The global economy has been left bruised and battered by the last year, but it looks like it’s finally starting to recover in earnest.
What does this mean?
Now that the world’s in recovery from the pandemic, the economy’s expected to hit 5.6% growth this year. That’s good news for companies, even if it won’t benefit them all equally: fast-growing firms like those in tech should continue to steadily grow their earnings, but “cyclical” companies should get a much bigger boost from the uptick in economic growth.
Investors trying to capitalize on that trend have been buying cyclical “value” stocks, whose share prices should rise in line with companies’ earnings growth. And to make room for them in their portfolios, investors have been selling off growth stocks – so much so that the tech-heavy Nasdaq collapsed into a correction last month.
Why should I care?
Zooming in: Investors are ultimately looking for growth.
Analysts at UBS reckon stock market investors are always chasing the same thing: companies with high earnings growth. And while that might work in cyclical and value stocks’ favor in the near term, investors will eventually return to stocks that can promise growth year in, year out.

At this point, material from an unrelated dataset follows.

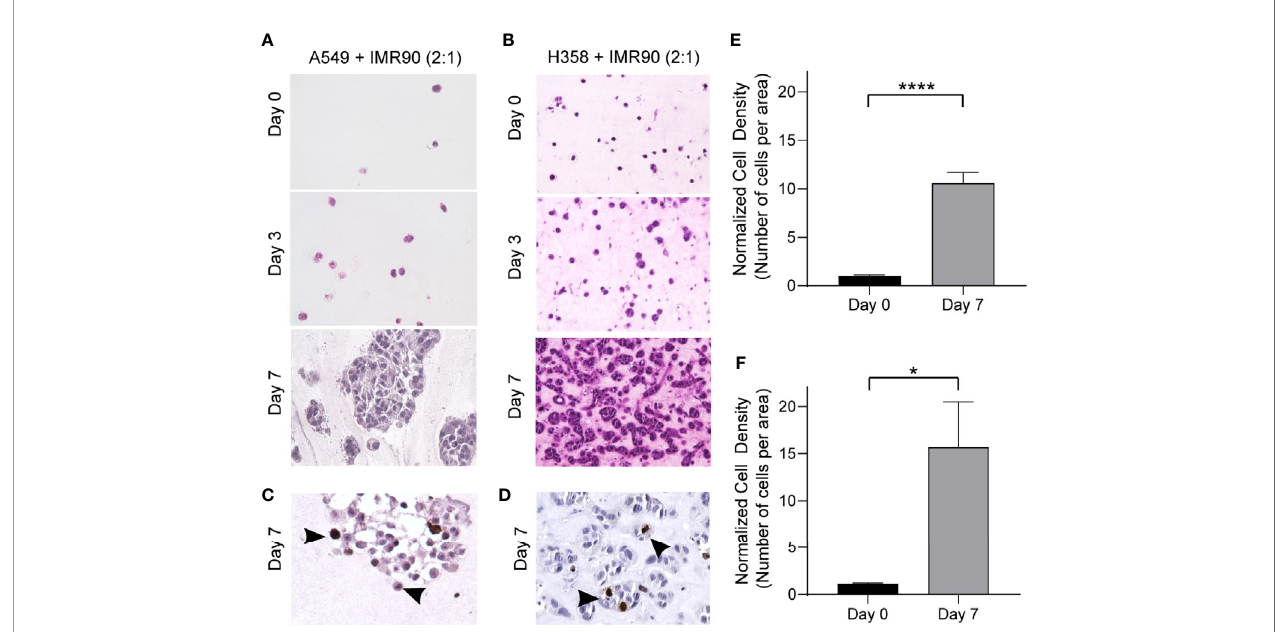
FIGURE 2 | 3D Culture Establishes a TME Allowing for Growth over 7 Days Culture. (A, B) Photomicrographs of H&E cross-sections showing increased cell density over time for tumor mimics containing, A549 tumor cells and IMR90 fi broblasts (2:1 ratio, A ) or H358 tumor cells and IMR90 fi broblasts (2:1 ratio, B ) within an ECM containing 90% enzyme extracted bovine collagen (~6 mg/mL) and 10% basement membrane proteins (growth factor reduced Matrigel). (C, D) Representative photomicrographs of immunohistochemical staining for Ki-67 following 7 days culture in A549 + IMR90 tumor mimics (C) and H358 + IMR90 tumor mimics (D) showing actively proliferating cells in both tumor mimics. (E, F) Cell density, or the number of nucleated cells per area, normalized to the starting (Day 0) cell density in A549 + IMR90 tumor mimics (E) and H358 + IMR90 tumor mimics (F) increases between days 0 and 7. n= 3-6 replicates per experiment. *p<0.05, **** p<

That’s what seems to have happened in the past, after all: growth stocks have outperformed value for most of the last 50 years.
For markets: Here’s how the rotation is playing out…
Recent data showing the movement of investors’ money into and out of certain funds shows how much of a rotation there’s been in the last month. Stock market investors have opted for emerging markets over developed ones, and industrial and financial stocks over healthcare, utilities, and real estate. Bond investors, meanwhile, have opted for inflation-protected bonds, while selling out of previously popular but risky “junk” bonds.